### WORKING DATA

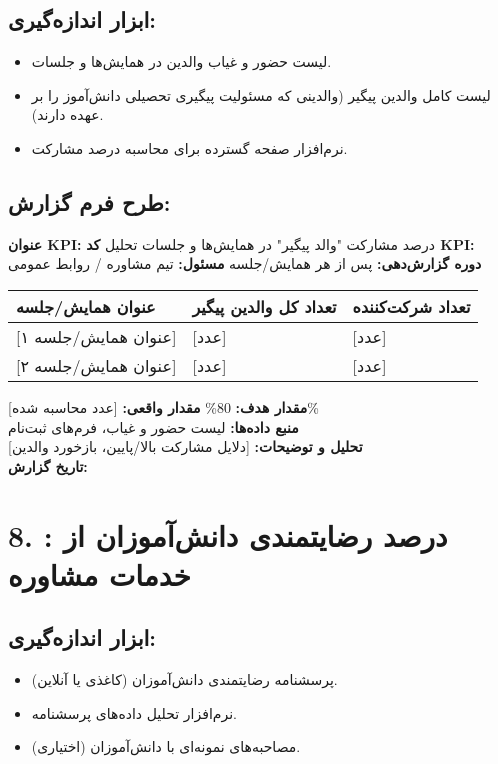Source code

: \documentclass[11pt]{article}
\begin{document}
\subsection*{ابزار اندازه‌گیری:}
\begin{itemize}
    \item لیست حضور و غیاب والدین در همایش‌ها و جلسات.
    \item لیست کامل والدین پیگیر (والدینی که مسئولیت پیگیری تحصیلی دانش‌آموز را بر عهده دارند).
    \item نرم‌افزار صفحه گسترده برای محاسبه درصد مشارکت.
\end{itemize}

\subsection*{طرح فرم گزارش:}
\noindent\textbf{عنوان KPI:} درصد مشارکت "والد پیگیر" در همایش‌ها و جلسات تحلیل \hfill \textbf{کد KPI:}  \\
\noindent\textbf{دوره گزارش‌دهی:} پس از هر همایش/جلسه \hfill \textbf{مسئول:} تیم مشاوره / روابط عمومی \\

\bigskip
\begin{tabular}{lll}
\textbf{عنوان همایش/جلسه} & \textbf{تعداد کل والدین پیگیر} & \textbf{تعداد شرکت‌کننده} \\
\hline
{[عنوان همایش/جلسه ۱]} & {[عدد]} & {[عدد]} \\
{[عنوان همایش/جلسه ۲]} & {[عدد]} & {[عدد]} \\
\end{tabular}
\bigskip

\noindent\textbf{مقدار هدف:} 80\% \hfill \textbf{مقدار واقعی:} {[عدد محاسبه شده]\%} \\
\noindent\textbf{منبع داده‌ها:} لیست حضور و غیاب، فرم‌های ثبت‌نام \\
\noindent\textbf{تحلیل و توضیحات:} {[دلایل مشارکت بالا/پایین، بازخورد والدین]} \\
\noindent\textbf{تاریخ گزارش:} \\

\hrulefill
\bigskip

\section*{8. : درصد رضایتمندی دانش‌آموزان از خدمات مشاوره}

\subsection*{ابزار اندازه‌گیری:}
\begin{itemize}
    \item پرسشنامه رضایتمندی دانش‌آموزان (کاغذی یا آنلاین).
    \item نرم‌افزار تحلیل داده‌های پرسشنامه.
    \item مصاحبه‌های نمونه‌ای با دانش‌آموزان (اختیاری).
\end{itemize}
\end{document}
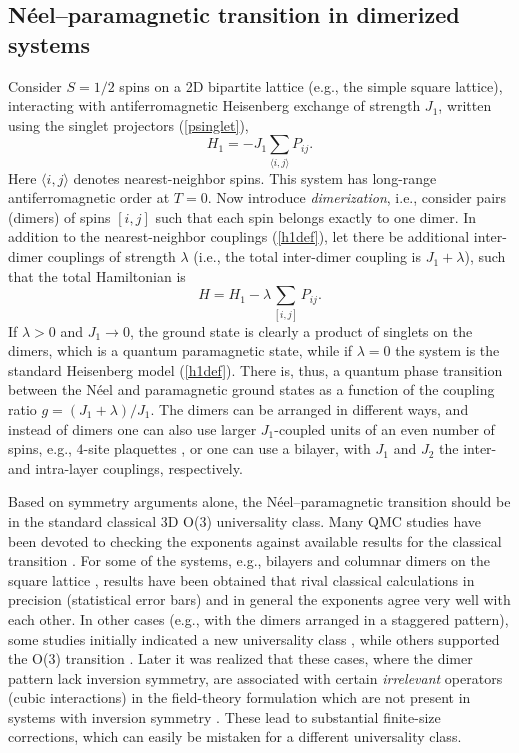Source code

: \documentclass[range]{ar2e}
\begin{document}
\subsection{N\'eel--paramagnetic transition in dimerized systems}

Consider $S=1/2$ spins on a 2D bipartite lattice (e.g., the simple square lattice), interacting with antiferromagnetic Heisenberg exchange of 
strength $J_1$, written using the singlet projectors (\ref{psinglet}),
\begin{equation}
H_1 = -J_1 \sum_{\langle i,j\rangle} P_{ij}.
\label{h1def}
\end{equation}
Here $\langle i,j\rangle$ denotes nearest-neighbor spins. This system has long-range antiferromagnetic order at $T=0$. Now introduce {\it dimerization}, 
i.e., consider pairs (dimers) of spins $[i,j]$ such that each spin belongs exactly to one dimer. In addition to the nearest-neighbor couplings (\ref{h1def}),
let there be additional inter-dimer couplings of strength $\lambda$ (i.e., the total inter-dimer coupling is $J_1+\lambda$), such that the total Hamiltonian is
\begin{equation}
H = H_1  -\lambda \sum_{[ i,j]} P_{ij} .
\end{equation}
If $\lambda>0$ and $J_1\to 0$, the ground state is clearly a product of singlets on the dimers, which is a quantum paramagnetic state, while if $\lambda=0$ 
the system is the standard Heisenberg model (\ref{h1def}). There is, thus, a quantum phase transition between the N\'eel and paramagnetic ground states as a 
function of the coupling ratio $g=(J_1+\lambda)/J_1$. The dimers can be arranged in different ways, and instead of dimers one can also use larger $J_1$-coupled 
units of an even number of spins, e.g., $4$-site plaquettes , or one can use a bilayer, with $J_1$ and $J_2$ the inter-and intra-layer couplings, respectively.

Based on symmetry arguments alone, the N\'eel--paramagnetic transition should be in the standard classical 3D O($3$) universality class. Many QMC studies 
have been devoted to checking the exponents against available results for the classical transition \cite{Sandvik94,Troyer96,Matsumoto01,Wang06,Wenzel08,Wenzel09}.
For some of the systems, e.g., bilayers \cite{Wang06} and columnar dimers on the square lattice \cite{Matsumoto01,Wenzel09,Sandvik10b}, results have been 
obtained that rival classical calculations in precision (statistical error bars) and in general the exponents agree very well with each other. In other 
cases (e.g., with the dimers arranged in a staggered pattern), some studies initially indicated a new universality class \cite{Wenzel08}, while others
supported the O($3$) transition \cite{Jiang12}.  Later it was realized that these cases, where the dimer pattern lack inversion symmetry, are associated with certain
{\it irrelevant} operators (cubic interactions) in the field-theory formulation which are not present in systems with inversion symmetry \cite{Fritz11}. 
These lead to substantial finite-size corrections, which can easily be mistaken for a different universality class.
\end{document}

######

**WHAT THE EXERCISE ASKS:**
Give back every entry in full, exactly as written, with no picture included.

**WRITTEN SOLUTION:**
Source code

: \documentclass[11pt]{article}
\begin{document}
\subsection*{ابزار اندازه‌گیری:}
\begin{itemize}
    \item لیست حضور و غیاب والدین در همایش‌ها و جلسات.
    \item لیست کامل والدین پیگیر (والدینی که مسئولیت پیگیری تحصیلی دانش‌آموز را بر عهده دارند).
    \item نرم‌افزار صفحه گسترده برای محاسبه درصد مشارکت.
\end{itemize}

\subsection*{طرح فرم گزارش:}
\noindent\textbf{عنوان KPI:} درصد مشارکت "والد پیگیر" در همایش‌ها و جلسات تحلیل \hfill \textbf{کد KPI:}  \\
\noindent\textbf{دوره گزارش‌دهی:} پس از هر همایش/جلسه \hfill \textbf{مسئول:} تیم مشاوره / روابط عمومی \\

\bigskip
\begin{tabular}{lll}
\textbf{عنوان همایش/جلسه} & \textbf{تعداد کل والدین پیگیر} & \textbf{تعداد شرکت‌کننده} \\
\hline
{[عنوان همایش/جلسه ۱]} & {[عدد]} & {[عدد]} \\
{[عنوان همایش/جلسه ۲]} & {[عدد]} & {[عدد]} \\
\end{tabular}
\bigskip

\noindent\textbf{مقدار هدف:} 80\% \hfill \textbf{مقدار واقعی:} {[عدد محاسبه شده]\%} \\
\noindent\textbf{منبع داده‌ها:} لیست حضور و غیاب، فرم‌های ثبت‌نام \\
\noindent\textbf{تحلیل و توضیحات:} {[دلایل مشارکت بالا/پایین، بازخورد والدین]} \\
\noindent\textbf{تاریخ گزارش:} \\

\hrulefill
\bigskip

\section*{8. : درصد رضایتمندی دانش‌آموزان از خدمات مشاوره}

\subsection*{ابزار اندازه‌گیری:}
\begin{itemize}
    \item پرسشنامه رضایتمندی دانش‌آموزان (کاغذی یا آنلاین).
    \item نرم‌افزار تحلیل داده‌های پرسشنامه.
    \item مصاحبه‌های نمونه‌ای با دانش‌آموزان (اختیاری).
\end{itemize}
\end{document}
Source code

: \documentclass[range]{ar2e}
\begin{document}
\subsection{N\'eel--paramagnetic transition in dimerized systems}

Consider $S=1/2$ spins on a 2D bipartite lattice (e.g., the simple square lattice), interacting with antiferromagnetic Heisenberg exchange of 
strength $J_1$, written using the singlet projectors (\ref{psinglet}),
\begin{equation}
H_1 = -J_1 \sum_{\langle i,j\rangle} P_{ij}.
\label{h1def}
\end{equation}
Here $\langle i,j\rangle$ denotes nearest-neighbor spins. This system has long-range antiferromagnetic order at $T=0$. Now introduce {\it dimerization}, 
i.e., consider pairs (dimers) of spins $[i,j]$ such that each spin belongs exactly to one dimer. In addition to the nearest-neighbor couplings (\ref{h1def}),
let there be additional inter-dimer couplings of strength $\lambda$ (i.e., the total inter-dimer coupling is $J_1+\lambda$), such that the total Hamiltonian is
\begin{equation}
H = H_1  -\lambda \sum_{[ i,j]} P_{ij} .
\end{equation}
If $\lambda>0$ and $J_1\to 0$, the ground state is clearly a product of singlets on the dimers, which is a quantum paramagnetic state, while if $\lambda=0$ 
the system is the standard Heisenberg model (\ref{h1def}). There is, thus, a quantum phase transition between the N\'eel and paramagnetic ground states as a 
function of the coupling ratio $g=(J_1+\lambda)/J_1$. The dimers can be arranged in different ways, and instead of dimers one can also use larger $J_1$-coupled 
units of an even number of spins, e.g., $4$-site plaquettes , or one can use a bilayer, with $J_1$ and $J_2$ the inter-and intra-layer couplings, respectively.

Based on symmetry arguments alone, the N\'eel--paramagnetic transition should be in the standard classical 3D O($3$) universality class. Many QMC studies 
have been devoted to checking the exponents against available results for the classical transition \cite{Sandvik94,Troyer96,Matsumoto01,Wang06,Wenzel08,Wenzel09}.
For some of the systems, e.g., bilayers \cite{Wang06} and columnar dimers on the square lattice \cite{Matsumoto01,Wenzel09,Sandvik10b}, results have been 
obtained that rival classical calculations in precision (statistical error bars) and in general the exponents agree very well with each other. In other 
cases (e.g., with the dimers arranged in a staggered pattern), some studies initially indicated a new universality class \cite{Wenzel08}, while others
supported the O($3$) transition \cite{Jiang12}.  Later it was realized that these cases, where the dimer pattern lack inversion symmetry, are associated with certain
{\it irrelevant} operators (cubic interactions) in the field-theory formulation which are not present in systems with inversion symmetry \cite{Fritz11}. 
These lead to substantial finite-size corrections, which can easily be mistaken for a different universality class.
\end{document}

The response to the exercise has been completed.